• **Goal**:
Rewrite the records below as a Markdown table with a "Row" column for the row number and a "Line" column for the line, leaving out any blank lines.

• **Source material**:
________________

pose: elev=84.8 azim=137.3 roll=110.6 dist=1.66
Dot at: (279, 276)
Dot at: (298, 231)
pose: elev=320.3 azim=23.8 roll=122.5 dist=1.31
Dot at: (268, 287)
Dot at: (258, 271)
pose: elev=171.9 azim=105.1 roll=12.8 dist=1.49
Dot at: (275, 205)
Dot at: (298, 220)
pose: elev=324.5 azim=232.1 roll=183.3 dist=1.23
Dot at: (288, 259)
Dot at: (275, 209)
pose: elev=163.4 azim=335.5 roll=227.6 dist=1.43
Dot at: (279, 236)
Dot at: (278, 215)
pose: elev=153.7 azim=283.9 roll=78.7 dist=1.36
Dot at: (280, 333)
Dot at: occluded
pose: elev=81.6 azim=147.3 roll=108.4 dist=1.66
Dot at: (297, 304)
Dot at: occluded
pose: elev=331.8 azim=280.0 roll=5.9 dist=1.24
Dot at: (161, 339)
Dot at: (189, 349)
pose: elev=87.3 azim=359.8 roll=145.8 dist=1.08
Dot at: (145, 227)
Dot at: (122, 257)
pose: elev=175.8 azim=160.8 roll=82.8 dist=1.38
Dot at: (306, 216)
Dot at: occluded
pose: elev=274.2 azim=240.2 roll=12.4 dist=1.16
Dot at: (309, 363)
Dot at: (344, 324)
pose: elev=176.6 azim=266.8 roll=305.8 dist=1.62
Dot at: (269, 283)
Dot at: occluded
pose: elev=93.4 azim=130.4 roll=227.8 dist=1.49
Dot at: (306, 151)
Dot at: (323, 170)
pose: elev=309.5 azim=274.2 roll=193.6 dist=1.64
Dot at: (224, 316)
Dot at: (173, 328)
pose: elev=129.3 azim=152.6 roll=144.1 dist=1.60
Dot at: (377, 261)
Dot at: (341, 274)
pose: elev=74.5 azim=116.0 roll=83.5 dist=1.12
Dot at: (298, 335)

________________

• **Solution for this exercise**:
| Row | Line |
|---|---|
| 1 | pose: elev=84.8 azim=137.3 roll=110.6 dist=1.66 |
| 2 | Dot at: (279, 276) |
| 3 | Dot at: (298, 231) |
| 4 | pose: elev=320.3 azim=23.8 roll=122.5 dist=1.31 |
| 5 | Dot at: (268, 287) |
| 6 | Dot at: (258, 271) |
| 7 | pose: elev=171.9 azim=105.1 roll=12.8 dist=1.49 |
| 8 | Dot at: (275, 205) |
| 9 | Dot at: (298, 220) |
| 10 | pose: elev=324.5 azim=232.1 roll=183.3 dist=1.23 |
| 11 | Dot at: (288, 259) |
| 12 | Dot at: (275, 209) |
| 13 | pose: elev=163.4 azim=335.5 roll=227.6 dist=1.43 |
| 14 | Dot at: (279, 236) |
| 15 | Dot at: (278, 215) |
| 16 | pose: elev=153.7 azim=283.9 roll=78.7 dist=1.36 |
| 17 | Dot at: (280, 333) |
| 18 | Dot at: occluded |
| 19 | pose: elev=81.6 azim=147.3 roll=108.4 dist=1.66 |
| 20 | Dot at: (297, 304) |
| 21 | Dot at: occluded |
| 22 | pose: elev=331.8 azim=280.0 roll=5.9 dist=1.24 |
| 23 | Dot at: (161, 339) |
| 24 | Dot at: (189, 349) |
| 25 | pose: elev=87.3 azim=359.8 roll=145.8 dist=1.08 |
| 26 | Dot at: (145, 227) |
| 27 | Dot at: (122, 257) |
| 28 | pose: elev=175.8 azim=160.8 roll=82.8 dist=1.38 |
| 29 | Dot at: (306, 216) |
| 30 | Dot at: occluded |
| 31 | pose: elev=274.2 azim=240.2 roll=12.4 dist=1.16 |
| 32 | Dot at: (309, 363) |
| 33 | Dot at: (344, 324) |
| 34 | pose: elev=176.6 azim=266.8 roll=305.8 dist=1.62 |
| 35 | Dot at: (269, 283) |
| 36 | Dot at: occluded |
| 37 | pose: elev=93.4 azim=130.4 roll=227.8 dist=1.49 |
| 38 | Dot at: (306, 151) |
| 39 | Dot at: (323, 170) |
| 40 | pose: elev=309.5 azim=274.2 roll=193.6 dist=1.64 |
| 41 | Dot at: (224, 316) |
| 42 | Dot at: (173, 328) |
| 43 | pose: elev=129.3 azim=152.6 roll=144.1 dist=1.60 |
| 44 | Dot at: (377, 261) |
| 45 | Dot at: (341, 274) |
| 46 | pose: elev=74.5 azim=116.0 roll=83.5 dist=1.12 |
| 47 | Dot at: (298, 335) |